Aim of the exercise:
In the listing below, please print the line that contains "buf (d6, d1, d2);" and every line that follows it, exactly.

- Opening Delimiter -

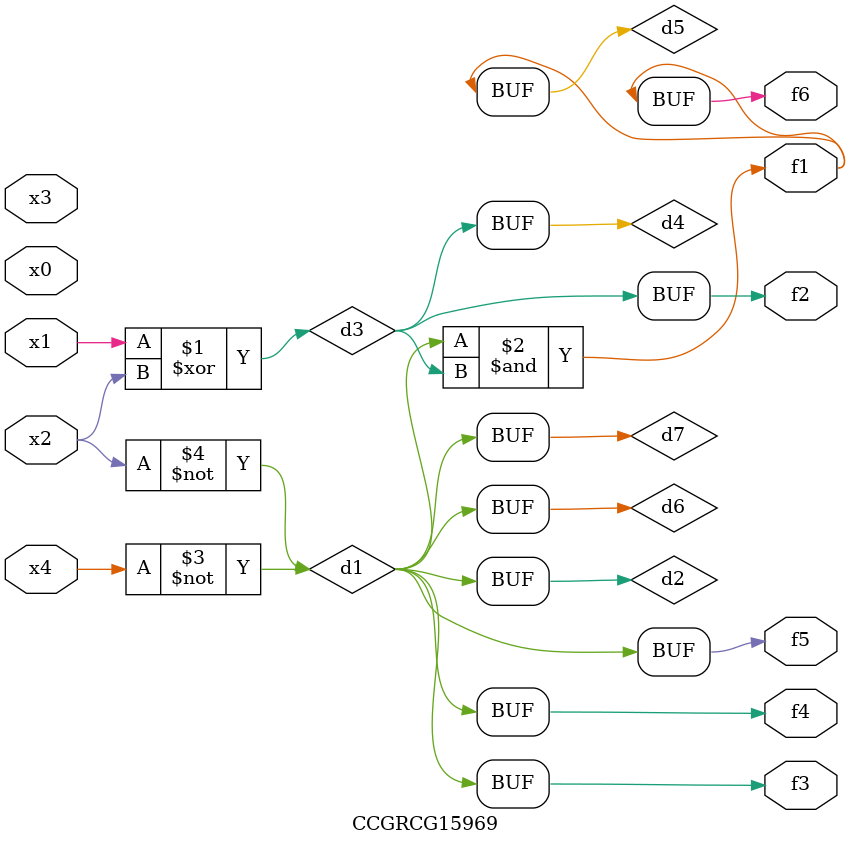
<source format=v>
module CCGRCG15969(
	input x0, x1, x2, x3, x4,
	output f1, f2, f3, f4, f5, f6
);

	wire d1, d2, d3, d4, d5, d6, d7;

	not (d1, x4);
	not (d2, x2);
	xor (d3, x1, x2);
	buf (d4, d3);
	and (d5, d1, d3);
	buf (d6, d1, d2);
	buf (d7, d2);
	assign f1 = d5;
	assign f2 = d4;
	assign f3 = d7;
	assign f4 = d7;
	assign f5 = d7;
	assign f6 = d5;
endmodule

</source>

- Closing Delimiter -

Task result:
	buf (d6, d1, d2);
	buf (d7, d2);
	assign f1 = d5;
	assign f2 = d4;
	assign f3 = d7;
	assign f4 = d7;
	assign f5 = d7;
	assign f6 = d5;
endmodule

</source>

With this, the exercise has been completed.